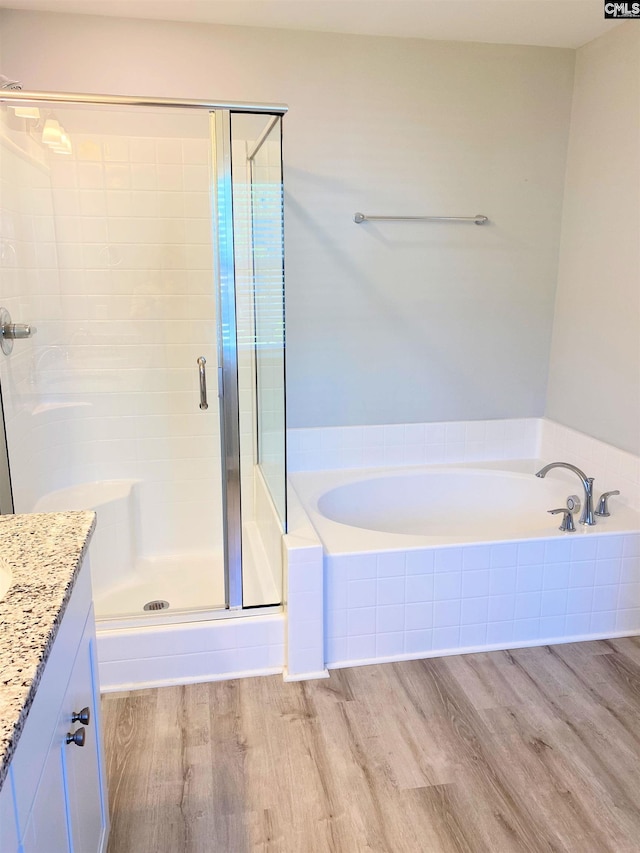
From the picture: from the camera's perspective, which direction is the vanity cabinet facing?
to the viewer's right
· · · ·
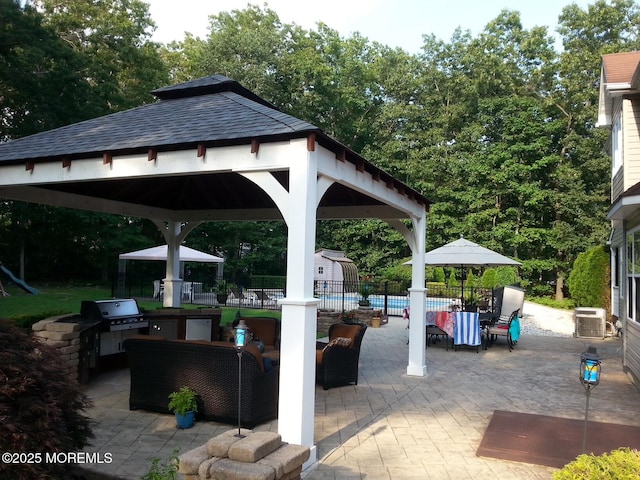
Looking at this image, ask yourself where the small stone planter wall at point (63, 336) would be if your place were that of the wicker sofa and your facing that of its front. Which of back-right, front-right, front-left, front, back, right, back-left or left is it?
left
· · · ·
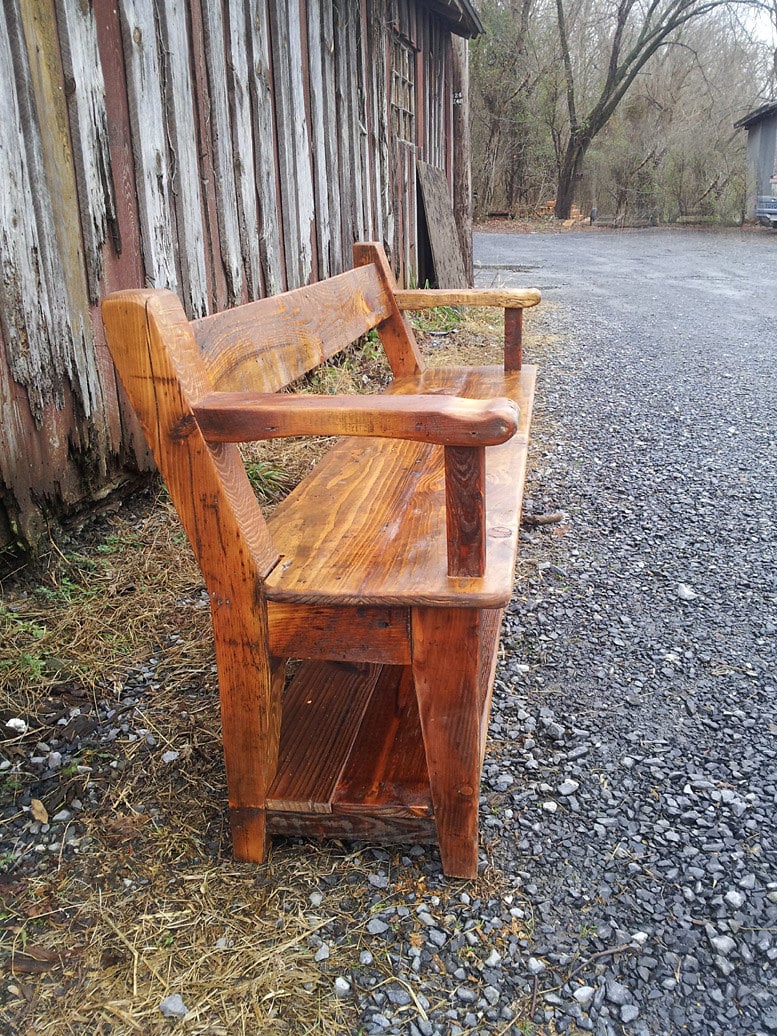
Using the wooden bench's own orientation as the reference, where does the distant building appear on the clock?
· · · ·
> _INSTRUCTIONS TO FOLLOW_
Identify every line in the rows above that contains the string "facing", and copy each of those lines in full.

> _RESPONSE AREA_
From the picture: from the camera's perspective, which direction is the vanity cabinet facing?
Looking at this image, ask yourself where the small stone planter wall at point (63, 336) would be if your place were that of the wicker sofa and your facing that of its front. Which of back-right, front-right, front-left, front, back, right, back-left or left is it?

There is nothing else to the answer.